Yes, Cabeza de Vaca reported when he reached Mexico City, there could be valuable metals.
1
Yes, perhaps copper…gold…silver…in the unknown lands to the north where he wandered. And, yes, he’d heard of cities there, too—cities built of stone, many stories high.

It was all the news of Mexico City in the summer of 1536, this arrival of Cabeza de Vaca’s, and the rumors he brought of gold and cities to the north. He had long ago been given up for dead. But in April of that year a column of mounted Spanish soldiers headed out from the northernmost villages of Mexico to capture Indians to work as slaves on the Spanish plantations. One day the slaving party—having taken few captives because the Indians had fled and hidden—came upon a stranger whose bizarre appearance and words left them literally speechless. He stood before them nearly naked and barefoot, dressed in a few tanned hides and holding a gourd rattle. He addressed them in formal Andalusian Spanish.

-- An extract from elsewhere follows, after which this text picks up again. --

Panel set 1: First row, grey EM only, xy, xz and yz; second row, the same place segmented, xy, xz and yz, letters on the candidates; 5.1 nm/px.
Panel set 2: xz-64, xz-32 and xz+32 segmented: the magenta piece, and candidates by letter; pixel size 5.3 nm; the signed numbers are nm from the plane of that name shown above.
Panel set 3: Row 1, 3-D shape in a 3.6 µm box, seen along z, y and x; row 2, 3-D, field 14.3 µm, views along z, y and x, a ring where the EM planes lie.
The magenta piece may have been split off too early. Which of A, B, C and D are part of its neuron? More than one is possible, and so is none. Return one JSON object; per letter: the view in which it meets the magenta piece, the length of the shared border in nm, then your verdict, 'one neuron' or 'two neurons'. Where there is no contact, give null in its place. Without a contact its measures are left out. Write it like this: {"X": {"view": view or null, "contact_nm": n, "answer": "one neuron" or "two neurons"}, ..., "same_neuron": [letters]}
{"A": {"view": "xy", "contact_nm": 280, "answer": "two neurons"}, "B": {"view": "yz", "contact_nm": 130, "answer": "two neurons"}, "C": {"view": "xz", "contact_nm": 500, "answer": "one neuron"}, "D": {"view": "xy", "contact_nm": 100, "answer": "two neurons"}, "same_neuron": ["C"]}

He’d been shipwrecked eight years ago, he told the soldiers in the slaving party. He and three others were the only survivors of the great Narváez expedition of three hundred men sent out nine years earlier from Spain by the king himself to claim mainland Florida for the crown. While anchored off the Florida coast, a hurricane had blown away their ships, leaving only bits of planking in the treetops. They didn’t give up. They carried on inland, on horses, following rumors of gold. It was said by the Indians to lie to the west—always to the west, they were told. So they kept west. They fought Indians, and they befriended Indians. They
ran out of food and stole from Indians. Many men died from illness. Still they kept west, following the curve of the unknown coast. They were stopped by a great swampy delta choked with fallen logs. Starving, they killed their horses, devoured the flesh, and fashioned boats from the stretched horsehides. Still westward they traveled, now by horsehide boat, along the curving coast. After many leagues’ sailing, strong currents and powerful storms caught them, sweeping Governor Narváez’s boat out to sea, never to be seen again. Another boat overturned. Many died in the water. Others crawled through the surf to shore, naked, in November. Friendly Indians found them, built fires to warm them, and fed them. Still, many died of sickness.

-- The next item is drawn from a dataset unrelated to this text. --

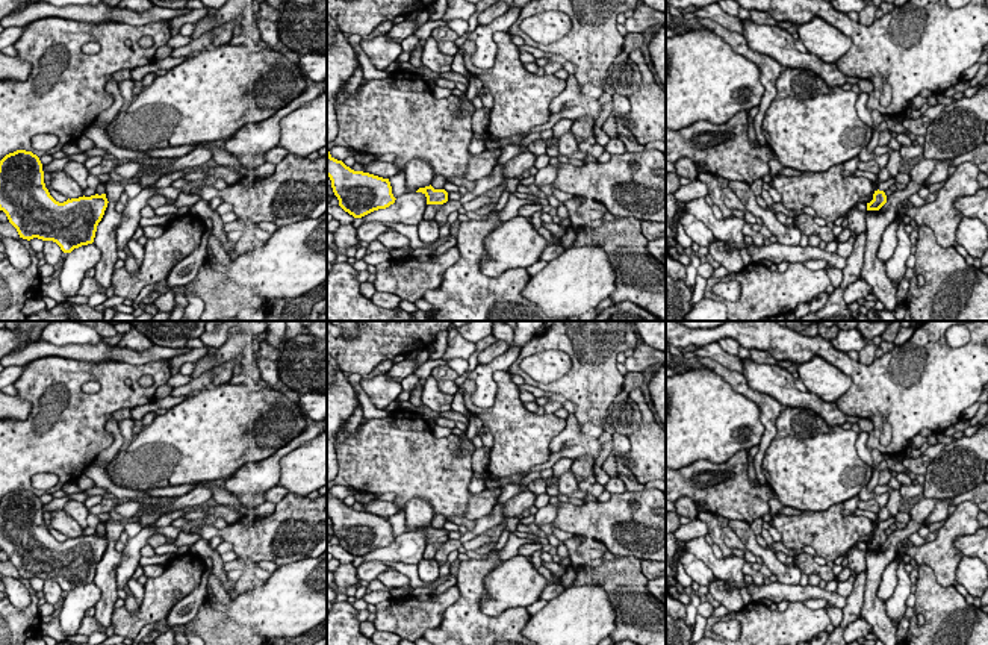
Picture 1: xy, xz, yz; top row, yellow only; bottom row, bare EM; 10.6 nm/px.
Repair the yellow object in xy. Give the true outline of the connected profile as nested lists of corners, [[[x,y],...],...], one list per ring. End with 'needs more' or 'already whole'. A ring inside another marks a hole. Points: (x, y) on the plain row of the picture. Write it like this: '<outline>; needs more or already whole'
[[[17,489],[0,500],[0,550],[23,578],[53,580],[71,592],[94,581],[107,542],[106,533],[56,541],[32,491]]]; already whole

Finally only the four of them remained, three Spaniards and the black Moorish slave. They were separated but got back together, living with the Indians. The Indians asked the strangers to cure their sicknesses. They obliged, using their crosses and their breath, and the sacred Indian rattles and amulets. They became medicine men and traders. The slave, the Moor, Esteben, was a prized medicine man. He could communicate fluently with the Indians by signs, and in their many tongues. For these eight years they lived among the Indians. Gradually, they worked their way west, toward the great ocean that lay there, and toward Mexico—Nueva España—where they knew they’d find the Spanish and Mexico City itself.

So there he stood before the mounted Spaniards of the slaving party, dressed in his tanned skins, mostly naked in their eyes, without sword or armor or lance, nothing whatsoever to reveal his rank, other than the sacred medicine rattle, surrounded by ten Indian companions, and led by the Moorish slave, addressing them formally in Spanish—Alvar Nuñez Cabeza de Vaca, born in Jeréz, Spain, and serving as treasurer of the great expedition that came to so much ruin.

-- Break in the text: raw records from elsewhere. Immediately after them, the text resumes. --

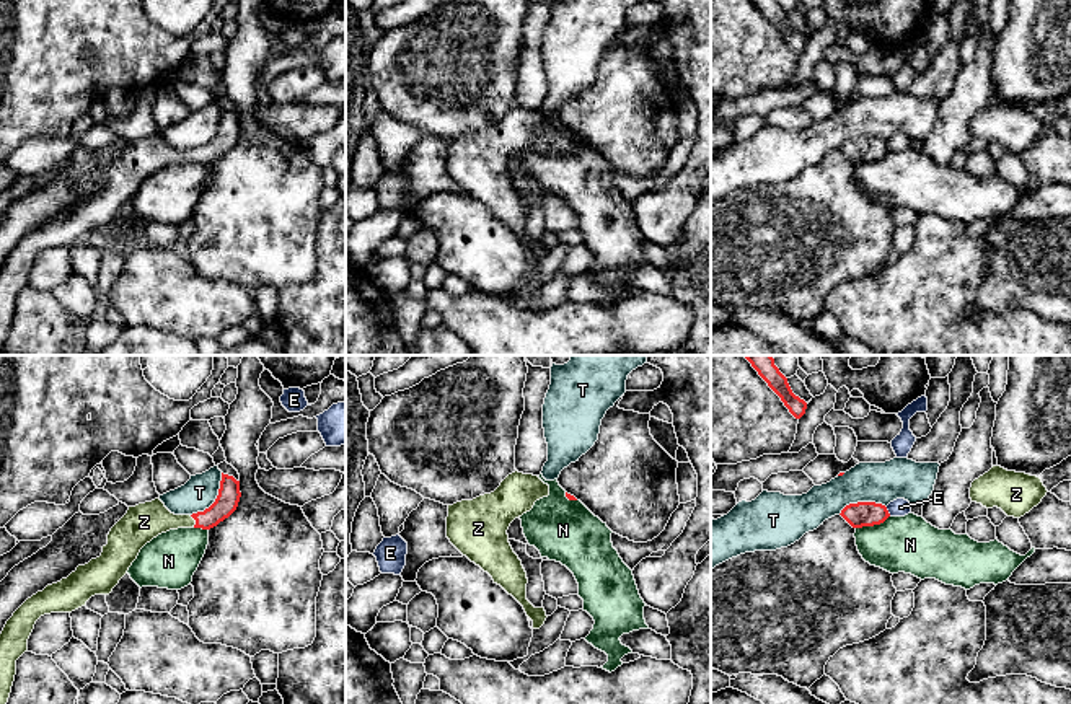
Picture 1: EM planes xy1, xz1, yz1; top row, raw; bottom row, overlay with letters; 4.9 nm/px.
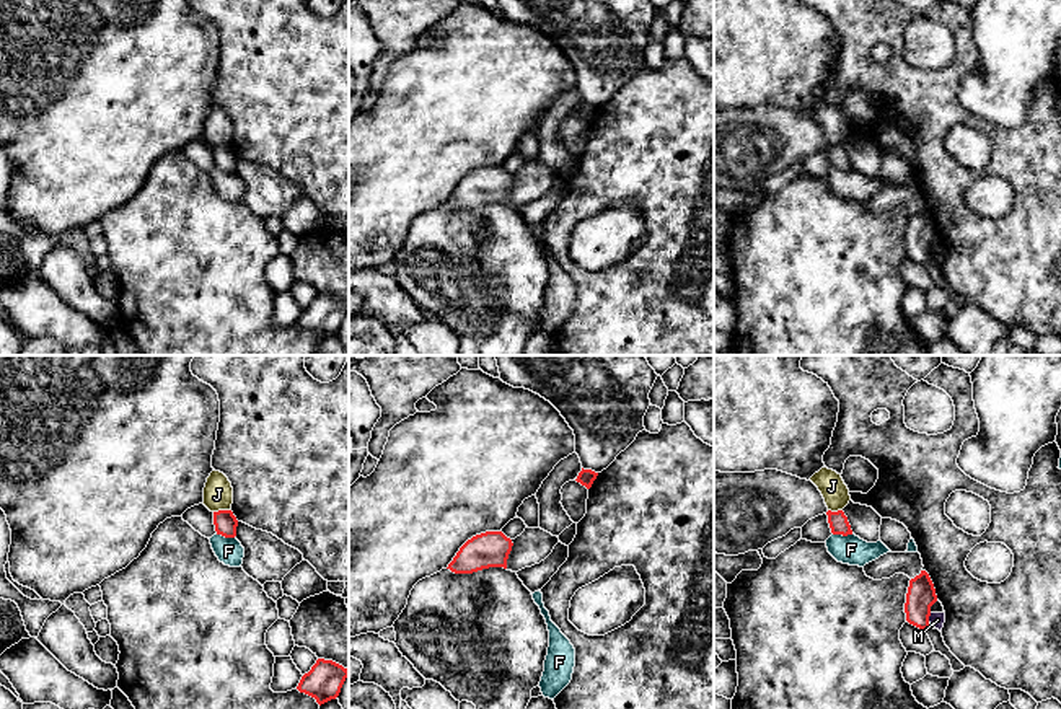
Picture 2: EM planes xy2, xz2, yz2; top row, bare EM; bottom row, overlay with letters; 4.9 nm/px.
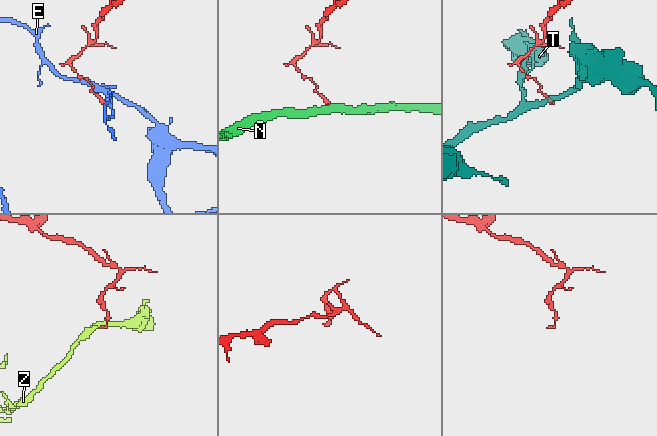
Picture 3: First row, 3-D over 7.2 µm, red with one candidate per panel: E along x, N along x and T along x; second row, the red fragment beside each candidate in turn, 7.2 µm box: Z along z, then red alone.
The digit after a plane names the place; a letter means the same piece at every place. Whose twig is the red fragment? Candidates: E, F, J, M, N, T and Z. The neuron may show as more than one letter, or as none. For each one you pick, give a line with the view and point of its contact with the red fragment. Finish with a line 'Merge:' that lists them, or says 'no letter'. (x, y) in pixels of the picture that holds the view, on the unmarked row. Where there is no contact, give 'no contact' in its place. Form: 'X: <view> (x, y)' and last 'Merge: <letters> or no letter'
Z: xy1 (196, 157)
Merge: Z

The soldiers stared, dumbfounded.

Could he be taken to their chief? asked Cabeza de Vaca
2
of the soldiers.

They were led half a league to the camp of the captain, who was both desperate for food and desperate to capture some Indian slaves to show something for his mission. The Indian friends of Cabeza de Vaca, out of their own generosity, brought clay pots containing maize to the hungry Spaniards. But after receiving the gifts the Spanish captain wanted to take his friends as slaves. Cabeza de Vaca argued bitterly against it.